What is the significance of CD99 positive?3 answersCD99 is a transmembrane protein that is expressed in various tissues, including hematopoietic cells, thymus, and endothelial cells. It plays a role in cell adhesion, migration, differentiation, and inflammation. CD99 has been found to have oncogenic or tumor suppressor roles in different types of cancer and has been used as a biomarker and therapeutic target in cancer research. It has shown therapeutic effects in certain types of cancer, such as Ewing sarcoma and T cell acute lymphoblastic leukemia (ALL). In the context of hematological malignancies, CD99 is upregulated in acute myeloid leukemia and T cell acute lymphoblastic leukemia, making it a viable therapeutic target. Additionally, CD99 is required for the self-renewal of hematopoietic stem cells (HSCs) and leukemia stem cells (LSCs), and loss of CD99 leads to increased protein synthesis and clonal expansion of HSCs and LSCs, which can contribute to the development of acute myeloid leukemia. CD99 also plays a role in maintaining homeostasis and initiating early differentiation in the skin.
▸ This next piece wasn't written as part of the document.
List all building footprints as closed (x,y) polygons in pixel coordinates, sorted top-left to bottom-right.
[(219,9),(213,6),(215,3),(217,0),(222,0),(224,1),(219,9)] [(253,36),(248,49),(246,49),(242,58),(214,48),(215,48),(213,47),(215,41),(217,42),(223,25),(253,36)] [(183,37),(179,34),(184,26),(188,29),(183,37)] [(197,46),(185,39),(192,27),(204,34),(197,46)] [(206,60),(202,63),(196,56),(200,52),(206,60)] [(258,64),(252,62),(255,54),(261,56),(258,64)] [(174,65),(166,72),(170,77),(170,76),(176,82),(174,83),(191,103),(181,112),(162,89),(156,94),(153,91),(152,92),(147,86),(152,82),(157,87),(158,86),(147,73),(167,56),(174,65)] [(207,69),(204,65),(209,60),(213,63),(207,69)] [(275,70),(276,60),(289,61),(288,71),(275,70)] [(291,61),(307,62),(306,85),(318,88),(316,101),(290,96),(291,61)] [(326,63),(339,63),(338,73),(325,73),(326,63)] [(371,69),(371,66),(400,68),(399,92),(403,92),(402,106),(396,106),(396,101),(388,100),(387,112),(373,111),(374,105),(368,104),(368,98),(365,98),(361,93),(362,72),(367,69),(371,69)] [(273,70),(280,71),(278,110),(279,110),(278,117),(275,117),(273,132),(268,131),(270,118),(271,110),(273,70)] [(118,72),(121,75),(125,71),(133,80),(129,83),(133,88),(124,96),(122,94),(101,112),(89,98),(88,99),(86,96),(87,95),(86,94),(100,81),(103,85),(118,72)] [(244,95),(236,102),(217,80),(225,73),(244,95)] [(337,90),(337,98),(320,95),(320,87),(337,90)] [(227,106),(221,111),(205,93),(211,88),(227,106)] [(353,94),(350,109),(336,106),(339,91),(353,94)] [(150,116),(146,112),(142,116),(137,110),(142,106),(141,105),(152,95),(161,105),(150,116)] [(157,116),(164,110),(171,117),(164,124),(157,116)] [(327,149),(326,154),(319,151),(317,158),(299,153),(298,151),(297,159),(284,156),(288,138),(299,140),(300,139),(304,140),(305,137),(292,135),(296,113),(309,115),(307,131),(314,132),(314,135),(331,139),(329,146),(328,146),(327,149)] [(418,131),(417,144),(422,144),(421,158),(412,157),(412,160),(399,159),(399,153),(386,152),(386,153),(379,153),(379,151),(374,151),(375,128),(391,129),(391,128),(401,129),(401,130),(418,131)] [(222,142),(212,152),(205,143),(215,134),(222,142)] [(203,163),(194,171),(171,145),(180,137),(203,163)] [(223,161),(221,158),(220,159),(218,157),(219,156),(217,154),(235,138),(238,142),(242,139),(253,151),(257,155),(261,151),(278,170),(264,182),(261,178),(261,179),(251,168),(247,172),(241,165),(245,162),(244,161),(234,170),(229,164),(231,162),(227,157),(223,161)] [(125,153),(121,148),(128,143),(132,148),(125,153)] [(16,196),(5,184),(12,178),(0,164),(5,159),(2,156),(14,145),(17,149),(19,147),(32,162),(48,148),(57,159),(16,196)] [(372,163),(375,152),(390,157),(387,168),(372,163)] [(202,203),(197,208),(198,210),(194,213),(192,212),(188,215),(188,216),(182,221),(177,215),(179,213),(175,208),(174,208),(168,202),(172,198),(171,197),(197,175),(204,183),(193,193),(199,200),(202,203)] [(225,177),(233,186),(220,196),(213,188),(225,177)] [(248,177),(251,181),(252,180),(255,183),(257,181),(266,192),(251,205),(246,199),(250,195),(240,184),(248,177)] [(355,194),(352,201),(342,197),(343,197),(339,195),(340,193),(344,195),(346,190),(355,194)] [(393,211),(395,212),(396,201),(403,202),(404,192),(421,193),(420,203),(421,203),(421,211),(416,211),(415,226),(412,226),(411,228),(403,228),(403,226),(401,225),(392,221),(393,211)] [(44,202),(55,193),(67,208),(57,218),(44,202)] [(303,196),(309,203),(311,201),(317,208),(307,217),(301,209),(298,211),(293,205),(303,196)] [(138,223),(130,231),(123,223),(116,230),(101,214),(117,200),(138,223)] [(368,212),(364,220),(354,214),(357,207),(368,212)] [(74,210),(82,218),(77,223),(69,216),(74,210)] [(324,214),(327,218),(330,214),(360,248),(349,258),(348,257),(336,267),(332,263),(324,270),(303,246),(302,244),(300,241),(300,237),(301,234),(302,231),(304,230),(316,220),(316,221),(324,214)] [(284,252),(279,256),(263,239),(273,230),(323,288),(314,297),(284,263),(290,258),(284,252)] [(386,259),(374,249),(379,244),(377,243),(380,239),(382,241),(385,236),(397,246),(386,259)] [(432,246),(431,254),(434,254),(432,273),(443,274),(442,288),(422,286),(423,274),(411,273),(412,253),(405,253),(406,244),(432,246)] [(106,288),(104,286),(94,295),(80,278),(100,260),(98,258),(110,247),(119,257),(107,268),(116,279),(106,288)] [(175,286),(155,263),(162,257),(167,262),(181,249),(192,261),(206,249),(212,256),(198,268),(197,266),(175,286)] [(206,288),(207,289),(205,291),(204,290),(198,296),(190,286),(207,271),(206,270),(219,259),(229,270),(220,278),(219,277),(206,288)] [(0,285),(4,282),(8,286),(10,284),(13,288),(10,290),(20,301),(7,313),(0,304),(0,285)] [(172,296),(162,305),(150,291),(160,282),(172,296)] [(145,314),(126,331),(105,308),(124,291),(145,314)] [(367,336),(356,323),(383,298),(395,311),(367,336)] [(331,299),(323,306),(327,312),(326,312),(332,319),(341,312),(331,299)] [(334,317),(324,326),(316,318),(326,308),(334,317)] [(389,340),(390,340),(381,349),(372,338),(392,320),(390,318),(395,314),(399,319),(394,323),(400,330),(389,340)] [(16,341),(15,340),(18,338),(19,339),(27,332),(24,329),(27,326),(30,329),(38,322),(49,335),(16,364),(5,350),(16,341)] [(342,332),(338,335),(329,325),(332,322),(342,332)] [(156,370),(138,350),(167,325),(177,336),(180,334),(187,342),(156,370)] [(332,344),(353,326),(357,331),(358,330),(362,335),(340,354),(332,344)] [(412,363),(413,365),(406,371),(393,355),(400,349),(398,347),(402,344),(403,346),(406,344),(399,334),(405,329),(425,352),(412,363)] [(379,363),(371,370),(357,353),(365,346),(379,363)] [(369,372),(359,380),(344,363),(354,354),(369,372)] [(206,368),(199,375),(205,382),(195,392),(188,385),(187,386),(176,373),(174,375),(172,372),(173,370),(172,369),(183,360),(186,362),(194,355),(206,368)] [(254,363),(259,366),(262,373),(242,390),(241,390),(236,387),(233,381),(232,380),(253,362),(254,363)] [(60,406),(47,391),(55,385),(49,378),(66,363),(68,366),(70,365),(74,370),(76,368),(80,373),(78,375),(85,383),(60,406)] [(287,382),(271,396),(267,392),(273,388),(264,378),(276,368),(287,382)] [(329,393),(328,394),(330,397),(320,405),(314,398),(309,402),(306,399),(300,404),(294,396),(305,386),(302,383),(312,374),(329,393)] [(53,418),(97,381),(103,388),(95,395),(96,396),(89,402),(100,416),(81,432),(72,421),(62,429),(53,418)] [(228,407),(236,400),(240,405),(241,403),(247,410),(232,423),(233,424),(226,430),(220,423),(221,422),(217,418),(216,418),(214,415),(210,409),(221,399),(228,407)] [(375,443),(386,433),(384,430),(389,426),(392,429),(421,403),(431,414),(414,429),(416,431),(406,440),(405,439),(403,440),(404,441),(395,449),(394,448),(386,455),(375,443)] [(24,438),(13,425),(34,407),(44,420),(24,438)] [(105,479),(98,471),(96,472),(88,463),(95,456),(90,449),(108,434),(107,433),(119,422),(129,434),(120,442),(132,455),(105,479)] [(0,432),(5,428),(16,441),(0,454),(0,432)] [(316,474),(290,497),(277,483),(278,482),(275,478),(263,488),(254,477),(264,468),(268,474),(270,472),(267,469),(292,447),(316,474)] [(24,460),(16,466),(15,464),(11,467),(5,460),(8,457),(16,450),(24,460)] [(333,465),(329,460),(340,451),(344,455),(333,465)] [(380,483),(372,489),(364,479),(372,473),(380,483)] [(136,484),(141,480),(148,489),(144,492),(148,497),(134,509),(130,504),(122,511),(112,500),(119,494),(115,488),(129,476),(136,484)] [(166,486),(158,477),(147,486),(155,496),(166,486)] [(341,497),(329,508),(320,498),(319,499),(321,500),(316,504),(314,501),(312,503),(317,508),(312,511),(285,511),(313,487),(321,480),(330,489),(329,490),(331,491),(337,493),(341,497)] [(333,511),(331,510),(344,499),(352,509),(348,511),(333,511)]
What is the role of CD9 in lec?5 answersCD9 plays a role in various cellular processes and has been implicated in different diseases. In the context of leukemia, CD9 expression has been studied in acute lymphoblastic leukemia (ALL) and acute myeloid leukemia (AML). In AML, CD9 expression is associated with a favorable outcome and is expressed on leukemic stem cells (LSCs) but not on hematopoietic stem cells (HSCs) ^[Touzet et al.]. This suggests that CD9 could be a relevant marker for minimal residual disease (MRD) monitoring in AML based on LSC targeting ^[Touzet et al.]. However, the role of CD9 in ALL is still controversial and requires further investigation ^[Touzet et al.]. Overall, CD9 appears to have a significant role in the pathogenesis and prognosis of leukemia, particularly in AML.
What is the role of CD89 in the immune response?5 answersCD89, also known as FcαRI, plays a multifaceted role in the immune response. It acts as a regulator of IgA function, mediating both anti- and pro-inflammatory functions depending on the type of interaction. CD89 is involved in the clearance of abnormal IgA and IgA-immune complexes, primarily by Kupffer cells. Understanding how IgA triggers shedding of CD89 from myeloid cell surfaces could help clarify the process of immune complex formation in IgA nephropathy (IgAN). The interaction between IgA and CD89 is mediated by specific residues in the IgA Fc domain and the EC1 domain of CD89. CD89/IgA complexes have been detected in patients with IgAN, and injection of patient IgA induced IgAN-like features in CD89 transgenic mice. Overall, CD89 is involved in the regulation of IgA-mediated immune responses and the pathogenesis of IgAN.